#### [WORK TO BE COMPLETED]
Everything in the records except the pictures should come back exactly as written.

#### [DATA FOR THE TASK]
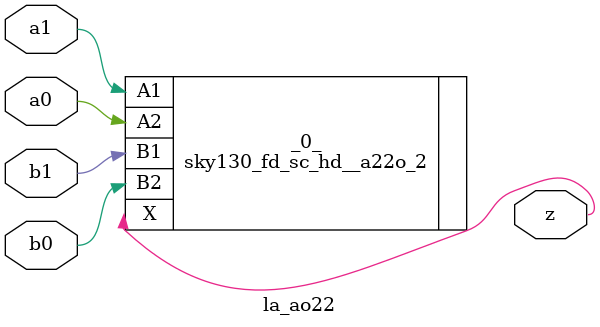
<source format=v>

module la_ao22(a0, a1, b0, b1, z);
  input a0;
  input a1;
  input b0;
  input b1;
  output z;
  sky130_fd_sc_hd__a22o_2 _0_ (
    .A1(a1),
    .A2(a0),
    .B1(b1),
    .B2(b0),
    .X(z)
  );
endmodule

</source>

#### [WORKED SOLUTION]
<source format=v>

module la_ao22(a0, a1, b0, b1, z);
  input a0;
  input a1;
  input b0;
  input b1;
  output z;
  sky130_fd_sc_hd__a22o_2 _0_ (
    .A1(a1),
    .A2(a0),
    .B1(b1),
    .B2(b0),
    .X(z)
  );
endmodule

</source>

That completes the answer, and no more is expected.